With the Breaking Barriers Seminar and now the Bioscience paper, Tarvin and his colleagues hope to gradually change the standard in science to default to translating articles into other languages, particularly the language of the country where the research was carried out and the languages ​​of the co-authors.

And the more translations, the more material to train machine translation systems to do a better job, gradually increasing the quality of scientific translation.

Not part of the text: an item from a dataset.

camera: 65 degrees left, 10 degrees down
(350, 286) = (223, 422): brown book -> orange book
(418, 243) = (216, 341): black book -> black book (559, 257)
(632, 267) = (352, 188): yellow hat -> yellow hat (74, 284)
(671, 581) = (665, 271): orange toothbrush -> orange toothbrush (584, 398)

“In my lab, we translate a lot of our research, and now the people in Emma’s lab do that too,” she said. “I think sharing our positive attitude about it and how it can make a difference for people has influenced a small but growing group of people who are starting to integrate translation into their scientific workflow. “

Other co-authors of Bioscience the article features UC Berkeley PhD students Valeria Ramírez-Castañeda and Débora Brandt; András Báldi from the Institute of Ecology and Botany at the Ecological Research Center in Vácrátót, Hungary; postdoctoral fellow Julie Teresa Shapiro of Ben-Gurion University of the Negev in Be’er Sheva, Israel; and Lynne Bowker, professor of translation and interpretation at the University of Ottawa in Canada.